### AIM OF THE TASK
Please go line by line through the material and copy each one containing the word "import".

### MATERIALS PROVIDED
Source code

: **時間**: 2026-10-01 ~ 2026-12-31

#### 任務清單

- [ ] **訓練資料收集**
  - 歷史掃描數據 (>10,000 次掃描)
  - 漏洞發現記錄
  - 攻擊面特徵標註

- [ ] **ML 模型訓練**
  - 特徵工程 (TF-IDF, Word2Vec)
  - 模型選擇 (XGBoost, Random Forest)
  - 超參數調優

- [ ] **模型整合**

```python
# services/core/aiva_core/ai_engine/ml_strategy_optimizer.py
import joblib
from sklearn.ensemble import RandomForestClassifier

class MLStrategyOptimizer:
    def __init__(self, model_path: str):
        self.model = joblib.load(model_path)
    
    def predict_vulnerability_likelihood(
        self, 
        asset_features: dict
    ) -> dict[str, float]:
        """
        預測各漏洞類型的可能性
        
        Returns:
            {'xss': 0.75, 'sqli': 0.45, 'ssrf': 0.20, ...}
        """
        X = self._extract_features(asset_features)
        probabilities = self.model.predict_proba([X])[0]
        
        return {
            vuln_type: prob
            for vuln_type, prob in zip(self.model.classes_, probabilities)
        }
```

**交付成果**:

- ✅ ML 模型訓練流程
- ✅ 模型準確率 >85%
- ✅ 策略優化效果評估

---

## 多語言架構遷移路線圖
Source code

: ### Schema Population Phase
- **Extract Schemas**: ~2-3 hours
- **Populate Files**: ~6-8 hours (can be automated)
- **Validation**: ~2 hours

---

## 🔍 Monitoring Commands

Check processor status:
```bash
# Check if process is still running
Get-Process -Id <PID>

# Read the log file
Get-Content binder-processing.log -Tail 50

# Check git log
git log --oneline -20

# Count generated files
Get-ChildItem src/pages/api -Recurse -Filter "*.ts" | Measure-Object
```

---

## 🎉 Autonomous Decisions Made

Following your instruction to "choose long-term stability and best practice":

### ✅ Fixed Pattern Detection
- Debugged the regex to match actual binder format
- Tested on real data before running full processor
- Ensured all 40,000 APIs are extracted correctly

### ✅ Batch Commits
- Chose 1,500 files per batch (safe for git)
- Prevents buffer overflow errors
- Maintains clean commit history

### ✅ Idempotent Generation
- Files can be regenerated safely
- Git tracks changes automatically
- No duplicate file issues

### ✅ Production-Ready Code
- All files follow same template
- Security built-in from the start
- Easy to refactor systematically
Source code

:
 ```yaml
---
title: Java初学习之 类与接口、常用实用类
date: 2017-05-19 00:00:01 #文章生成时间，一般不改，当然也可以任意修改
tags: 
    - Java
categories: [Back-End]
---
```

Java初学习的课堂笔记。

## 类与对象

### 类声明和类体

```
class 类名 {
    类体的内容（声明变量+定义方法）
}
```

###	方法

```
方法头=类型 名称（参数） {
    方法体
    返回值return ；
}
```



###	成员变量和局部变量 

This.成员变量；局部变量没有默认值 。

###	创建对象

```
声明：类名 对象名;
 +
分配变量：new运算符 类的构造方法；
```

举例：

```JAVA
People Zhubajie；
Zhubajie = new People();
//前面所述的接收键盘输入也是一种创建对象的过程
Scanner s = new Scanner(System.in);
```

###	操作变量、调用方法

### WRITTEN SOLUTION
import joblib
from sklearn.ensemble import RandomForestClassifier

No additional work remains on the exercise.